**Problem to work on:** Print every line from the start of the data, and when you reach the line with "pinky dip: (204, 405)", include it and stop. Pictures are not part of the copy.

====== Dataset ======

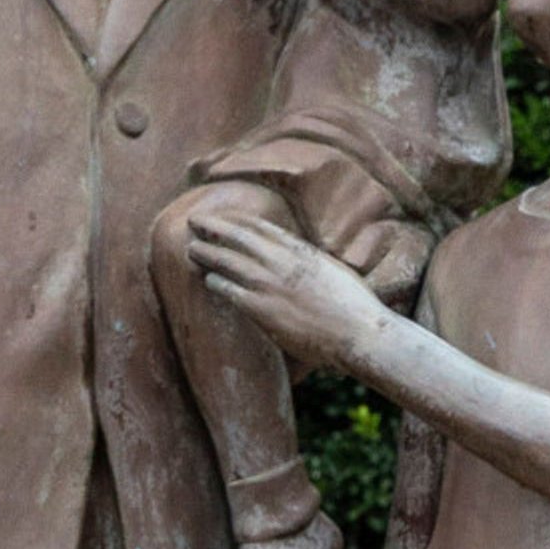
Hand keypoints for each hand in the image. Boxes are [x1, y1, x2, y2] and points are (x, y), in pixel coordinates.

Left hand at [189, 205, 387, 369]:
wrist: (357, 332)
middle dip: (214, 226)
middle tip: (195, 221)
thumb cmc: (355, 308)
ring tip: (192, 248)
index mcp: (302, 251)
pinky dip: (216, 282)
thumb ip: (315, 265)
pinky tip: (207, 279)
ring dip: (208, 252)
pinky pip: (230, 291)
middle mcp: (282, 262)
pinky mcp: (262, 309)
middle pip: (239, 236)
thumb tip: (308, 265)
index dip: (239, 219)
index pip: (262, 227)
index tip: (226, 216)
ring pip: (229, 260)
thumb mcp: (336, 273)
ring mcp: (270, 284)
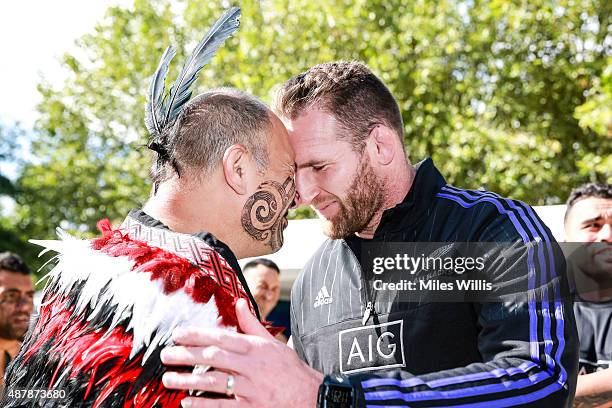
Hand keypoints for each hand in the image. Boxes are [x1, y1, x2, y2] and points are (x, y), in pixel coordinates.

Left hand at [161, 298, 322, 407]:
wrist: (311, 396)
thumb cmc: (289, 369)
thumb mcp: (272, 343)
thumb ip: (251, 324)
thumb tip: (239, 302)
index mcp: (256, 348)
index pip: (222, 337)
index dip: (198, 335)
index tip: (177, 334)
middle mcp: (253, 366)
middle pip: (214, 357)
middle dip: (186, 355)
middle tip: (166, 355)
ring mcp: (252, 388)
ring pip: (215, 382)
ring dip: (189, 380)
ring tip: (169, 379)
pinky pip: (224, 407)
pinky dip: (204, 405)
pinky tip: (187, 403)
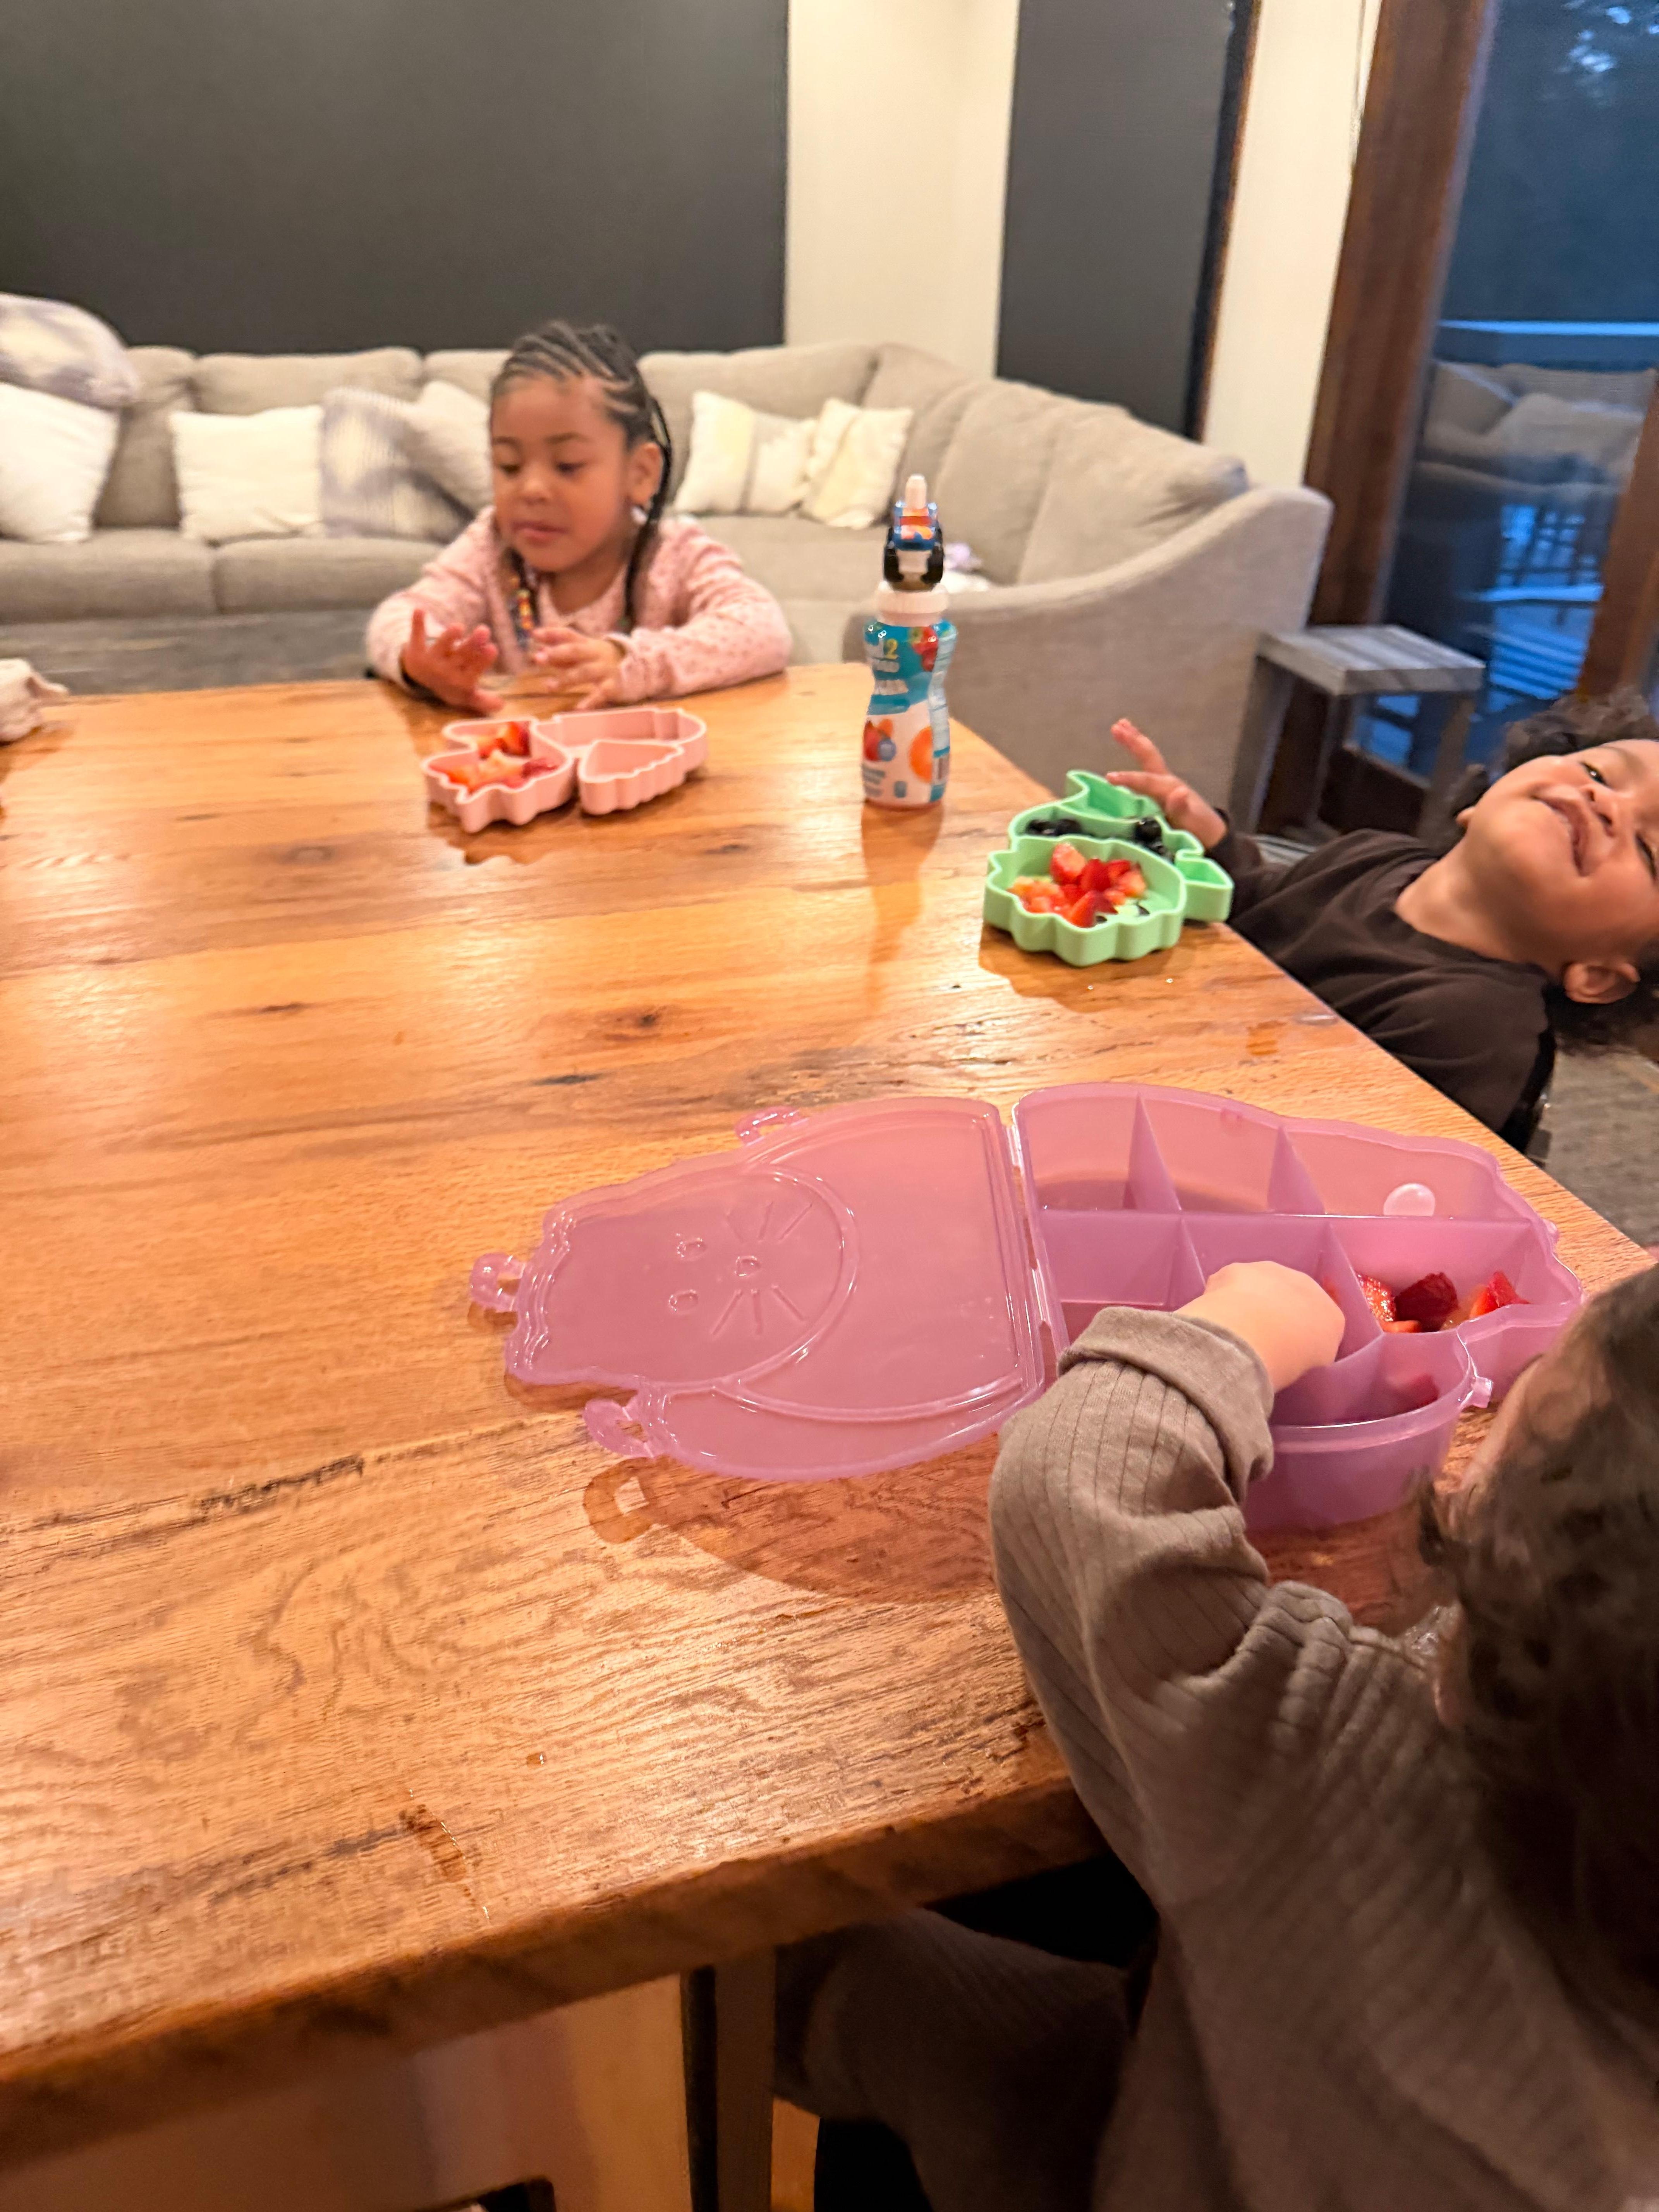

======

**Task answer:**
Hand keypoints for each hand in the image. Boxes are [x1, y1, x2, y2] and points are (x, y), in pixel coordinates.

Left hand at [189, 205, 387, 369]:
wrist: (357, 332)
middle dip: (214, 226)
middle tip: (195, 221)
thumb cmc: (355, 308)
ring tip: (192, 248)
index mcp: (302, 251)
pinky dip: (216, 282)
thumb ip: (315, 265)
pinky tip: (207, 279)
ring dip: (208, 252)
pinky pip: (230, 291)
middle mcp: (282, 262)
pinky mcp: (262, 309)
middle pip: (239, 236)
thumb tip: (308, 265)
index dip: (239, 219)
index pip: (262, 227)
index tip: (226, 216)
ring pip: (229, 260)
thumb mcp: (336, 273)
ring mcp: (270, 284)
Hand keypoints for each hand in the image. Boxes are [x1, y1, x2, y2] and points are (x, y), in pixel coordinates.

Left hand at [161, 298, 322, 407]:
wrist: (311, 396)
thumb cmc: (289, 369)
thumb mcp: (272, 343)
thumb ip: (251, 324)
thumb tip: (239, 302)
index mcp: (256, 348)
index pip: (222, 337)
index dip: (198, 335)
index tip: (177, 334)
middle mcp: (253, 366)
middle pip: (214, 357)
middle dip: (186, 355)
middle tip: (166, 355)
ring mcp: (252, 388)
ring pip: (215, 382)
ring dip: (189, 380)
ring tip: (169, 379)
pinky pip: (224, 407)
pinky dip: (204, 405)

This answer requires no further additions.